> Exercise brief
Each line in the data holding "online" should be listed.

> Given data
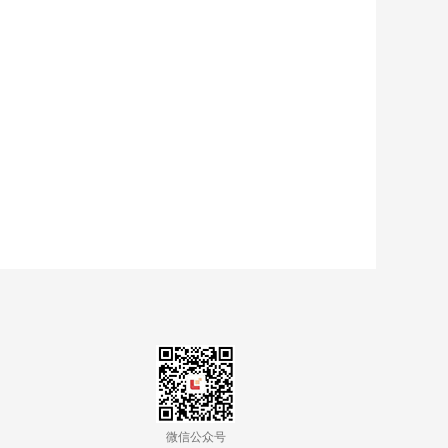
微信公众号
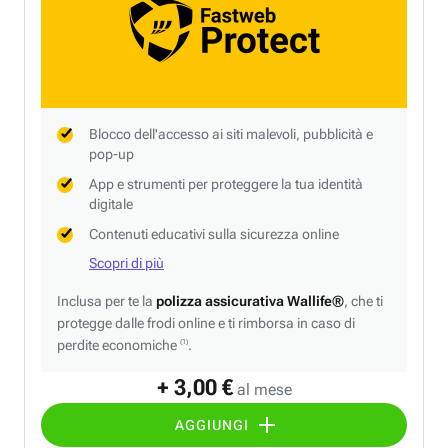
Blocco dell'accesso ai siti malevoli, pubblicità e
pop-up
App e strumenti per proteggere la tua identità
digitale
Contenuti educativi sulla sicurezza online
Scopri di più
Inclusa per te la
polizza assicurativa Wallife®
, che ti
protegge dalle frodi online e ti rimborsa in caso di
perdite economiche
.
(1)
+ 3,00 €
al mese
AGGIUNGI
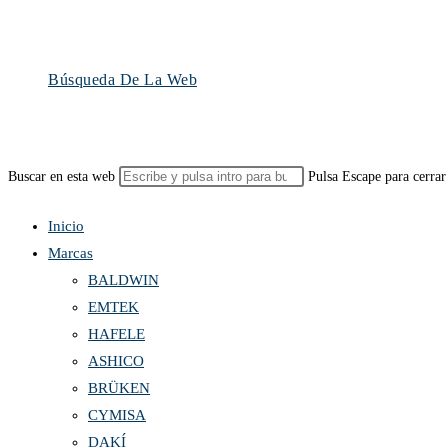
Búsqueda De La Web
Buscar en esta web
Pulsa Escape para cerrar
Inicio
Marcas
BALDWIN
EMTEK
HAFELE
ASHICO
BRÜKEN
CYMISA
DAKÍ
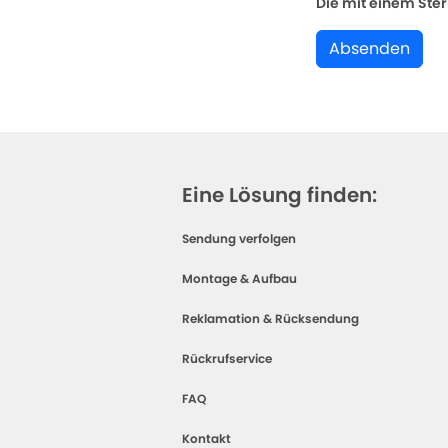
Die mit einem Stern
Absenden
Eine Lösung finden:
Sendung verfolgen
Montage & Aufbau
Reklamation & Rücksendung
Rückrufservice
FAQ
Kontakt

==

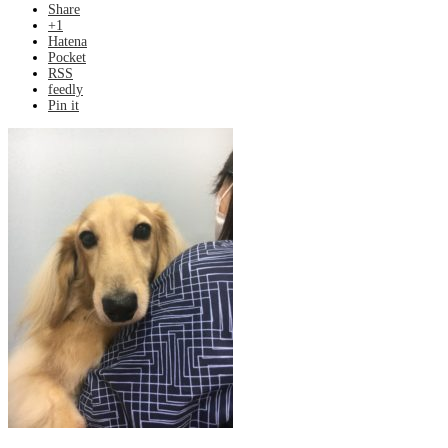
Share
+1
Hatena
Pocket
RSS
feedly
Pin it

> Task response
Contenuti educativi sulla sicurezza online
protegge dalle frodi online e ti rimborsa in caso di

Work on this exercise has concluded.